─── DATA SUPPLIED ───

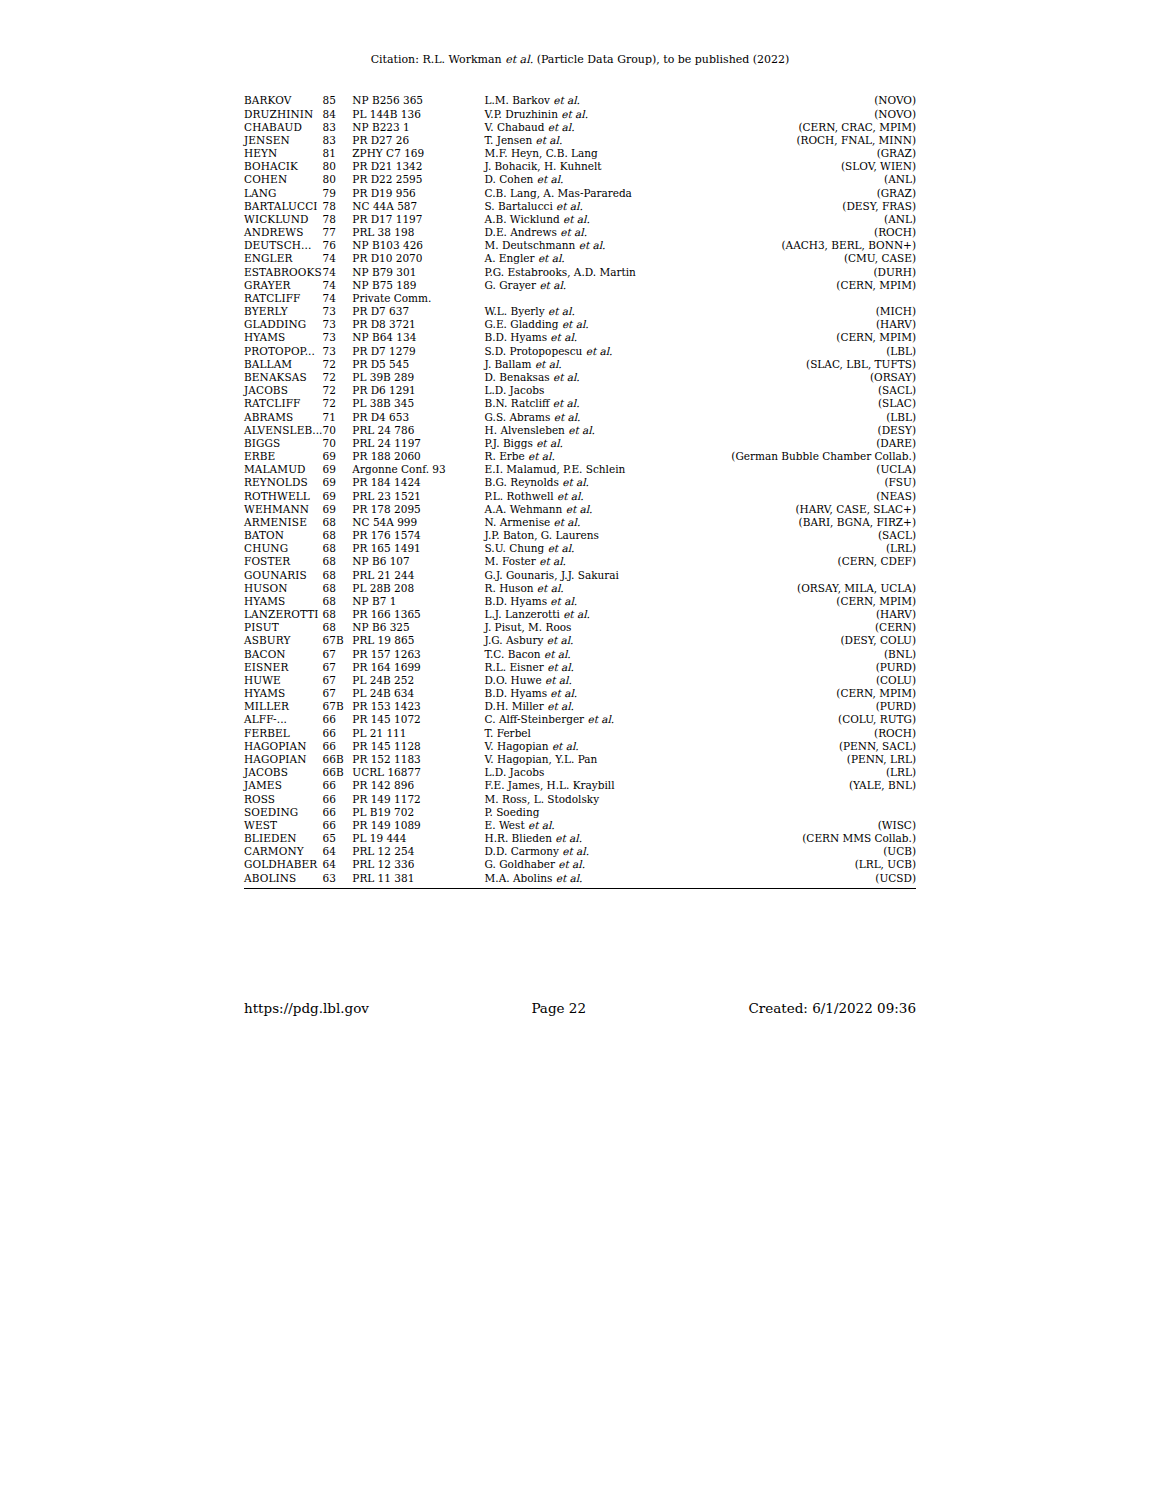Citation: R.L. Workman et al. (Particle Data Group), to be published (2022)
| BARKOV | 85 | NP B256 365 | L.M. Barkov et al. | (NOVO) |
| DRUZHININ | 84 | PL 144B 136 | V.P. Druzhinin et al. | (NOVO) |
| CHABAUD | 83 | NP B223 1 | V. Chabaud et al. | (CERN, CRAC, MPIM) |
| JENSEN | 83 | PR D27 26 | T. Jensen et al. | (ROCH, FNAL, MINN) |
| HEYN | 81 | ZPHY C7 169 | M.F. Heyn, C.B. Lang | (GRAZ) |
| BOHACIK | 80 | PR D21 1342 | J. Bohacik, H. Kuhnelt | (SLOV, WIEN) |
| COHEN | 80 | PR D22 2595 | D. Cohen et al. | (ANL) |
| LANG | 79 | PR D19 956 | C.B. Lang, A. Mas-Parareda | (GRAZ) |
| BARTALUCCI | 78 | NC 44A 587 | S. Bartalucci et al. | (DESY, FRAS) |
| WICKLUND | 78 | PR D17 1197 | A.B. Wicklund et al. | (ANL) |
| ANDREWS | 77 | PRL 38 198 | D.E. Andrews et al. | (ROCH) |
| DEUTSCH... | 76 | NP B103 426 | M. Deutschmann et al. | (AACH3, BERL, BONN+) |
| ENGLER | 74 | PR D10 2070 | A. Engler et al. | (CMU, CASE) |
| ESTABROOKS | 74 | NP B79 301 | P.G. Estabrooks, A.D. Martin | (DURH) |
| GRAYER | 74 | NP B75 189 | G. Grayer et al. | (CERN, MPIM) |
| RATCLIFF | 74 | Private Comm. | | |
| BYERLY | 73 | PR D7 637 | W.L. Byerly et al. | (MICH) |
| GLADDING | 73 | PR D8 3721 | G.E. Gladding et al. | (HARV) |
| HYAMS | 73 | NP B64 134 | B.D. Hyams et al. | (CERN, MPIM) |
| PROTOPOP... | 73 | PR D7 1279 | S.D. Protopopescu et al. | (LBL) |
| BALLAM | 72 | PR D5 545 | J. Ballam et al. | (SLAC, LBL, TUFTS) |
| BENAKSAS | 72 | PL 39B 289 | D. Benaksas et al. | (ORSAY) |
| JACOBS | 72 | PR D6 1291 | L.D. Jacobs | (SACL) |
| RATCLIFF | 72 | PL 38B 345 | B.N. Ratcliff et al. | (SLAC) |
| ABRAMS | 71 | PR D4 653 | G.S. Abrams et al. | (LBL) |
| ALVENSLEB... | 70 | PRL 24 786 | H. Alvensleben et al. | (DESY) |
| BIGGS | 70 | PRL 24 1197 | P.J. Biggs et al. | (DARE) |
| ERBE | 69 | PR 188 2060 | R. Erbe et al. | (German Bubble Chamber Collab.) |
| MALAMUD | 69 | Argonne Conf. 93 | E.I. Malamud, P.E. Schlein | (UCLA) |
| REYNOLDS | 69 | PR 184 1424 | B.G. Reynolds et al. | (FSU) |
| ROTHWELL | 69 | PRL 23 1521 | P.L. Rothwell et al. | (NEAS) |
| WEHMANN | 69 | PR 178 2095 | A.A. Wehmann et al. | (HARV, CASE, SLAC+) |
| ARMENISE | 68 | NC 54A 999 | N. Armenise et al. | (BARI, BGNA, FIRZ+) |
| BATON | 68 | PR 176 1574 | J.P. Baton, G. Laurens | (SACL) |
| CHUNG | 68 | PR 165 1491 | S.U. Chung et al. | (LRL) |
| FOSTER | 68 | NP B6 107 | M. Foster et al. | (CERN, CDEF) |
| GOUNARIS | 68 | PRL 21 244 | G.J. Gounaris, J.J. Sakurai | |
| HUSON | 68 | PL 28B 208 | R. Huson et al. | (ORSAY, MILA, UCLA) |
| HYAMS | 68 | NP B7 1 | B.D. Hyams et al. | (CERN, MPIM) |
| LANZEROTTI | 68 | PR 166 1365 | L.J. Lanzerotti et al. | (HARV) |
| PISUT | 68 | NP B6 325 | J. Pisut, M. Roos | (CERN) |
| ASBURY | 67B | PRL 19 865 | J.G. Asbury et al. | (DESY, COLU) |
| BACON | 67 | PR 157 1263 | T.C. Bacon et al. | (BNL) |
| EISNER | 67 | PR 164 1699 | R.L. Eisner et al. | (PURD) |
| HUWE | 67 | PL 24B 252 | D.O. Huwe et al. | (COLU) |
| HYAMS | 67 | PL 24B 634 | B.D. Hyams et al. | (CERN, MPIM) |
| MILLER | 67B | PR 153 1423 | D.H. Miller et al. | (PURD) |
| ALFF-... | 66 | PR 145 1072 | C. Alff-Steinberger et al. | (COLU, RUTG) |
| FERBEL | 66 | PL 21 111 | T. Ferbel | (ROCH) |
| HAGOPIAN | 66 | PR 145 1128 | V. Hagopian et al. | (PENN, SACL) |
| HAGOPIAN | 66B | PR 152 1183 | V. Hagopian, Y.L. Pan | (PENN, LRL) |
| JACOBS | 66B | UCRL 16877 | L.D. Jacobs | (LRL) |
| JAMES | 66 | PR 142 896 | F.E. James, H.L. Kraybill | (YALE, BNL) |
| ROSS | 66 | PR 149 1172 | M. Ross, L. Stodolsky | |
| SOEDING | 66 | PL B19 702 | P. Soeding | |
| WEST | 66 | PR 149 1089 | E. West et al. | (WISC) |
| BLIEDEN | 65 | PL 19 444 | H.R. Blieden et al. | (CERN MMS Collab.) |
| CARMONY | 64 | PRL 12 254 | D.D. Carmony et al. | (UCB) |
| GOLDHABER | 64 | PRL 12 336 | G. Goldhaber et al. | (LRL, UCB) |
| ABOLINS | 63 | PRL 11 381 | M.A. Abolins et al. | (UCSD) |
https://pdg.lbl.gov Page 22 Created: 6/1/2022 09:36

───
─── DATA SUPPLIED ───

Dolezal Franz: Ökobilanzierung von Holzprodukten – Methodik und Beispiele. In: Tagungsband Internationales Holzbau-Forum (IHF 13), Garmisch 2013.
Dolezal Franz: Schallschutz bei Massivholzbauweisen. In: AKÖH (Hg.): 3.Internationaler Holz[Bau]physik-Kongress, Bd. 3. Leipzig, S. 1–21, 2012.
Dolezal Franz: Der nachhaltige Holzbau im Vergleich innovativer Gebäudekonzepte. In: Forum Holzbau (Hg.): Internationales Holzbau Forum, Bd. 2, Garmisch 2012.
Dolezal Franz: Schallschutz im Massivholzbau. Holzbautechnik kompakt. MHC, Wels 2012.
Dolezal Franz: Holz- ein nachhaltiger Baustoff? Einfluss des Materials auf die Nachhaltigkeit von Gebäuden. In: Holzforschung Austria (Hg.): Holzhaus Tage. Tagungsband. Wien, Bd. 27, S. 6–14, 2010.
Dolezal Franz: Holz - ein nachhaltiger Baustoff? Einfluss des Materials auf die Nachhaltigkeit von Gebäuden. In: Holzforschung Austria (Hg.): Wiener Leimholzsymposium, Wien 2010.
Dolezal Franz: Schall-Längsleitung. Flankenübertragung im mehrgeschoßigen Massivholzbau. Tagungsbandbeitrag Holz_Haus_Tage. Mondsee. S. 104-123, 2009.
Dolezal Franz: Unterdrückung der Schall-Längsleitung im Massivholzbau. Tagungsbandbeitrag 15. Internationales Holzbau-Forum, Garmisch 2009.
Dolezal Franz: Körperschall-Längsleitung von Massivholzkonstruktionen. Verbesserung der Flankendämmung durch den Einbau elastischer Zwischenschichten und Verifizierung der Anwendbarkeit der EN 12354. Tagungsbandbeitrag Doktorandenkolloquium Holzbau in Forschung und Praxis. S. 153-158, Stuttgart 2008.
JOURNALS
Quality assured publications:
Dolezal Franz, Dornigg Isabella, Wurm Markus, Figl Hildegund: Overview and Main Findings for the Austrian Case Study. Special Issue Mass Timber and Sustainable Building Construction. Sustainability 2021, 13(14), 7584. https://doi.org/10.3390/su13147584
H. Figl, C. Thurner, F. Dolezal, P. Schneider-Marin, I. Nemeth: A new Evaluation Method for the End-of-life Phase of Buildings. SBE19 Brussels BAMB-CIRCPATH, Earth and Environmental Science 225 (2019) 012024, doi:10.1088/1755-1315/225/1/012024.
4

───

PROBLEM TO SOLVE =>
Taking the lines above, repeat exactly those from the line that contains "(DESY, FRAS) |" through the line that contains "HYAMS | 73 |", and both of those lines as well. Include nothing else.

RESPONSE TO THE TASK =>
| BARTALUCCI | 78 | NC 44A 587 | S. Bartalucci et al. | (DESY, FRAS) |
| WICKLUND | 78 | PR D17 1197 | A.B. Wicklund et al. | (ANL) |
| ANDREWS | 77 | PRL 38 198 | D.E. Andrews et al. | (ROCH) |
| DEUTSCH... | 76 | NP B103 426 | M. Deutschmann et al. | (AACH3, BERL, BONN+) |
| ENGLER | 74 | PR D10 2070 | A. Engler et al. | (CMU, CASE) |
| ESTABROOKS | 74 | NP B79 301 | P.G. Estabrooks, A.D. Martin | (DURH) |
| GRAYER | 74 | NP B75 189 | G. Grayer et al. | (CERN, MPIM) |
| RATCLIFF | 74 | Private Comm. | | |
| BYERLY | 73 | PR D7 637 | W.L. Byerly et al. | (MICH) |
| GLADDING | 73 | PR D8 3721 | G.E. Gladding et al. | (HARV) |
| HYAMS | 73 | NP B64 134 | B.D. Hyams et al. | (CERN, MPIM) |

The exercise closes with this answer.